BEGIN Input for this task

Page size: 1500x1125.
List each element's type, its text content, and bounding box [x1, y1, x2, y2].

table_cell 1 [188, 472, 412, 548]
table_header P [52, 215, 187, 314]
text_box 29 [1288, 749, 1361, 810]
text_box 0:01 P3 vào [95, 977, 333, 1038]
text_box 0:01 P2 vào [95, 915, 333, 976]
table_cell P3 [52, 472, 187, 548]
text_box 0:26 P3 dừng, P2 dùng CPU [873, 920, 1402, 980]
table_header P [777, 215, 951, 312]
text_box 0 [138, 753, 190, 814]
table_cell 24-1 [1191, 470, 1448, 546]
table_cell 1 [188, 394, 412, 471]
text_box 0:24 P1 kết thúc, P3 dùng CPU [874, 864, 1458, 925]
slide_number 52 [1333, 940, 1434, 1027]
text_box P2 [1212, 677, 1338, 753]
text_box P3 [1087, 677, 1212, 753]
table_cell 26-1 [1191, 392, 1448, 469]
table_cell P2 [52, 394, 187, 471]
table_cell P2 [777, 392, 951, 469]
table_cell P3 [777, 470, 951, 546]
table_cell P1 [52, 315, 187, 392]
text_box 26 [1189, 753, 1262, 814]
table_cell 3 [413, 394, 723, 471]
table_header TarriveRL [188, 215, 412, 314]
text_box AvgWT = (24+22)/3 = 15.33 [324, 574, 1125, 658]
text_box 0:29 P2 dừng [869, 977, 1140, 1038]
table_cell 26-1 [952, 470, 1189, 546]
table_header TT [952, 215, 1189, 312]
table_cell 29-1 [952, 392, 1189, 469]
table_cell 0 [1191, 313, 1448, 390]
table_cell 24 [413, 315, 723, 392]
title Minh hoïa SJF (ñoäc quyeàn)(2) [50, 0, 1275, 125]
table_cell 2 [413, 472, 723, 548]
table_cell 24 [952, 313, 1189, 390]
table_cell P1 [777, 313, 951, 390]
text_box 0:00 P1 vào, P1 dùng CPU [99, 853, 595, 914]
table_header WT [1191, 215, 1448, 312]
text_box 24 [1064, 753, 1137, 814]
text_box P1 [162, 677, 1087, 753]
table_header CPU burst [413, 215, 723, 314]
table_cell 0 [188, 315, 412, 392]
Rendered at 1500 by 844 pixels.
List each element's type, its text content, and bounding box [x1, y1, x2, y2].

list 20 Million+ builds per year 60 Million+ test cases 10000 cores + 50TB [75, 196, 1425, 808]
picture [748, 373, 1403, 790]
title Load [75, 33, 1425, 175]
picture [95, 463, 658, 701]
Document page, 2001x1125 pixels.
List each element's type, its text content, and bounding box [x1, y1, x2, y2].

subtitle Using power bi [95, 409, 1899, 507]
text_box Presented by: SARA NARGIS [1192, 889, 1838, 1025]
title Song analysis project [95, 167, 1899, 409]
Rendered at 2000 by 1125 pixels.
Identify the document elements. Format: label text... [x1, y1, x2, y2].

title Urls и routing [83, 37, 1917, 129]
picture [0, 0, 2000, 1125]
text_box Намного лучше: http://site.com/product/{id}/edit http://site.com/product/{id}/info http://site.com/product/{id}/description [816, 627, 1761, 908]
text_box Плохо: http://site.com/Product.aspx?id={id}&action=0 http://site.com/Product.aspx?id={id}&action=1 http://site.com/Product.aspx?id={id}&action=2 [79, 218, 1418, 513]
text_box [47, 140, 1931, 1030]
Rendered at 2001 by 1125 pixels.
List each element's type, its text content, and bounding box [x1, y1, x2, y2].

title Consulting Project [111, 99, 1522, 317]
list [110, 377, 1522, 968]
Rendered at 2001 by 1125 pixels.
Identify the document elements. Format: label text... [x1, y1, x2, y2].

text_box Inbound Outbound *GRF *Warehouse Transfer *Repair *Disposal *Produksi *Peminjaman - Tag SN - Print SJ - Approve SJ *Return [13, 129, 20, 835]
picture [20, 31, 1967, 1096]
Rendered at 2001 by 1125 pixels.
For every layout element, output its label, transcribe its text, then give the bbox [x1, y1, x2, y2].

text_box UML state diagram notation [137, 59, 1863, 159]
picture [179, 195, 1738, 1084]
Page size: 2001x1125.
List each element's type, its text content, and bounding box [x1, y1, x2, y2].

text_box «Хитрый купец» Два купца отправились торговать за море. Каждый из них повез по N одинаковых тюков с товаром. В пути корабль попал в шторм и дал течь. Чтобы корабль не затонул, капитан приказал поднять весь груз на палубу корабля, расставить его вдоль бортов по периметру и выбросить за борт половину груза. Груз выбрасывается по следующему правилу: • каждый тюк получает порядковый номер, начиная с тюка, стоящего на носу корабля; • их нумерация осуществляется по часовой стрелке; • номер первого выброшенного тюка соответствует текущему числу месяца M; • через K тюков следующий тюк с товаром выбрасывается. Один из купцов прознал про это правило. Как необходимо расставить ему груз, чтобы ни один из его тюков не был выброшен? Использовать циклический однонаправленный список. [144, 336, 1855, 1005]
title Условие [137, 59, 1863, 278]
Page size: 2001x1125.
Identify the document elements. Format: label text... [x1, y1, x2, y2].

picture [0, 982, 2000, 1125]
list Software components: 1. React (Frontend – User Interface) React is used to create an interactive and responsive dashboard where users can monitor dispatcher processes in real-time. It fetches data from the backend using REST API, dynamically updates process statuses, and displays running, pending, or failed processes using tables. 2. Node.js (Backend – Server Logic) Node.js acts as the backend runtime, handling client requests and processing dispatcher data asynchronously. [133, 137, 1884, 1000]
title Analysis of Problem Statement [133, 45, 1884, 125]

END Input for this task

Task goal :: Take the records shown above and output them again exactly.

Exercise solution ::
Page size: 1500x1125.
List each element's type, its text content, and bounding box [x1, y1, x2, y2].

table_cell 1 [188, 472, 412, 548]
table_header P [52, 215, 187, 314]
text_box 29 [1288, 749, 1361, 810]
text_box 0:01 P3 vào [95, 977, 333, 1038]
text_box 0:01 P2 vào [95, 915, 333, 976]
table_cell P3 [52, 472, 187, 548]
text_box 0:26 P3 dừng, P2 dùng CPU [873, 920, 1402, 980]
table_header P [777, 215, 951, 312]
text_box 0 [138, 753, 190, 814]
table_cell 24-1 [1191, 470, 1448, 546]
table_cell 1 [188, 394, 412, 471]
text_box 0:24 P1 kết thúc, P3 dùng CPU [874, 864, 1458, 925]
slide_number 52 [1333, 940, 1434, 1027]
text_box P2 [1212, 677, 1338, 753]
text_box P3 [1087, 677, 1212, 753]
table_cell 26-1 [1191, 392, 1448, 469]
table_cell P2 [52, 394, 187, 471]
table_cell P2 [777, 392, 951, 469]
table_cell P3 [777, 470, 951, 546]
table_cell P1 [52, 315, 187, 392]
text_box 26 [1189, 753, 1262, 814]
table_cell 3 [413, 394, 723, 471]
table_header TarriveRL [188, 215, 412, 314]
text_box AvgWT = (24+22)/3 = 15.33 [324, 574, 1125, 658]
text_box 0:29 P2 dừng [869, 977, 1140, 1038]
table_cell 26-1 [952, 470, 1189, 546]
table_header TT [952, 215, 1189, 312]
table_cell 29-1 [952, 392, 1189, 469]
table_cell 0 [1191, 313, 1448, 390]
table_cell 24 [413, 315, 723, 392]
title Minh hoïa SJF (ñoäc quyeàn)(2) [50, 0, 1275, 125]
table_cell 2 [413, 472, 723, 548]
table_cell 24 [952, 313, 1189, 390]
table_cell P1 [777, 313, 951, 390]
text_box 0:00 P1 vào, P1 dùng CPU [99, 853, 595, 914]
table_header WT [1191, 215, 1448, 312]
text_box 24 [1064, 753, 1137, 814]
text_box P1 [162, 677, 1087, 753]
table_header CPU burst [413, 215, 723, 314]
table_cell 0 [188, 315, 412, 392]
Rendered at 1500 by 844 pixels.
List each element's type, its text content, and bounding box [x1, y1, x2, y2].

list 20 Million+ builds per year 60 Million+ test cases 10000 cores + 50TB [75, 196, 1425, 808]
picture [748, 373, 1403, 790]
title Load [75, 33, 1425, 175]
picture [95, 463, 658, 701]
Document page, 2001x1125 pixels.
List each element's type, its text content, and bounding box [x1, y1, x2, y2].

subtitle Using power bi [95, 409, 1899, 507]
text_box Presented by: SARA NARGIS [1192, 889, 1838, 1025]
title Song analysis project [95, 167, 1899, 409]
Rendered at 2000 by 1125 pixels.
Identify the document elements. Format: label text... [x1, y1, x2, y2].

title Urls и routing [83, 37, 1917, 129]
picture [0, 0, 2000, 1125]
text_box Намного лучше: http://site.com/product/{id}/edit http://site.com/product/{id}/info http://site.com/product/{id}/description [816, 627, 1761, 908]
text_box Плохо: http://site.com/Product.aspx?id={id}&action=0 http://site.com/Product.aspx?id={id}&action=1 http://site.com/Product.aspx?id={id}&action=2 [79, 218, 1418, 513]
text_box [47, 140, 1931, 1030]
Rendered at 2001 by 1125 pixels.
List each element's type, its text content, and bounding box [x1, y1, x2, y2].

title Consulting Project [111, 99, 1522, 317]
list [110, 377, 1522, 968]
Rendered at 2001 by 1125 pixels.
Identify the document elements. Format: label text... [x1, y1, x2, y2].

text_box Inbound Outbound *GRF *Warehouse Transfer *Repair *Disposal *Produksi *Peminjaman - Tag SN - Print SJ - Approve SJ *Return [13, 129, 20, 835]
picture [20, 31, 1967, 1096]
Rendered at 2001 by 1125 pixels.
For every layout element, output its label, transcribe its text, then give the bbox [x1, y1, x2, y2].

text_box UML state diagram notation [137, 59, 1863, 159]
picture [179, 195, 1738, 1084]
Page size: 2001x1125.
List each element's type, its text content, and bounding box [x1, y1, x2, y2].

text_box «Хитрый купец» Два купца отправились торговать за море. Каждый из них повез по N одинаковых тюков с товаром. В пути корабль попал в шторм и дал течь. Чтобы корабль не затонул, капитан приказал поднять весь груз на палубу корабля, расставить его вдоль бортов по периметру и выбросить за борт половину груза. Груз выбрасывается по следующему правилу: • каждый тюк получает порядковый номер, начиная с тюка, стоящего на носу корабля; • их нумерация осуществляется по часовой стрелке; • номер первого выброшенного тюка соответствует текущему числу месяца M; • через K тюков следующий тюк с товаром выбрасывается. Один из купцов прознал про это правило. Как необходимо расставить ему груз, чтобы ни один из его тюков не был выброшен? Использовать циклический однонаправленный список. [144, 336, 1855, 1005]
title Условие [137, 59, 1863, 278]
Page size: 2001x1125.
Identify the document elements. Format: label text... [x1, y1, x2, y2].

picture [0, 982, 2000, 1125]
list Software components: 1. React (Frontend – User Interface) React is used to create an interactive and responsive dashboard where users can monitor dispatcher processes in real-time. It fetches data from the backend using REST API, dynamically updates process statuses, and displays running, pending, or failed processes using tables. 2. Node.js (Backend – Server Logic) Node.js acts as the backend runtime, handling client requests and processing dispatcher data asynchronously. [133, 137, 1884, 1000]
title Analysis of Problem Statement [133, 45, 1884, 125]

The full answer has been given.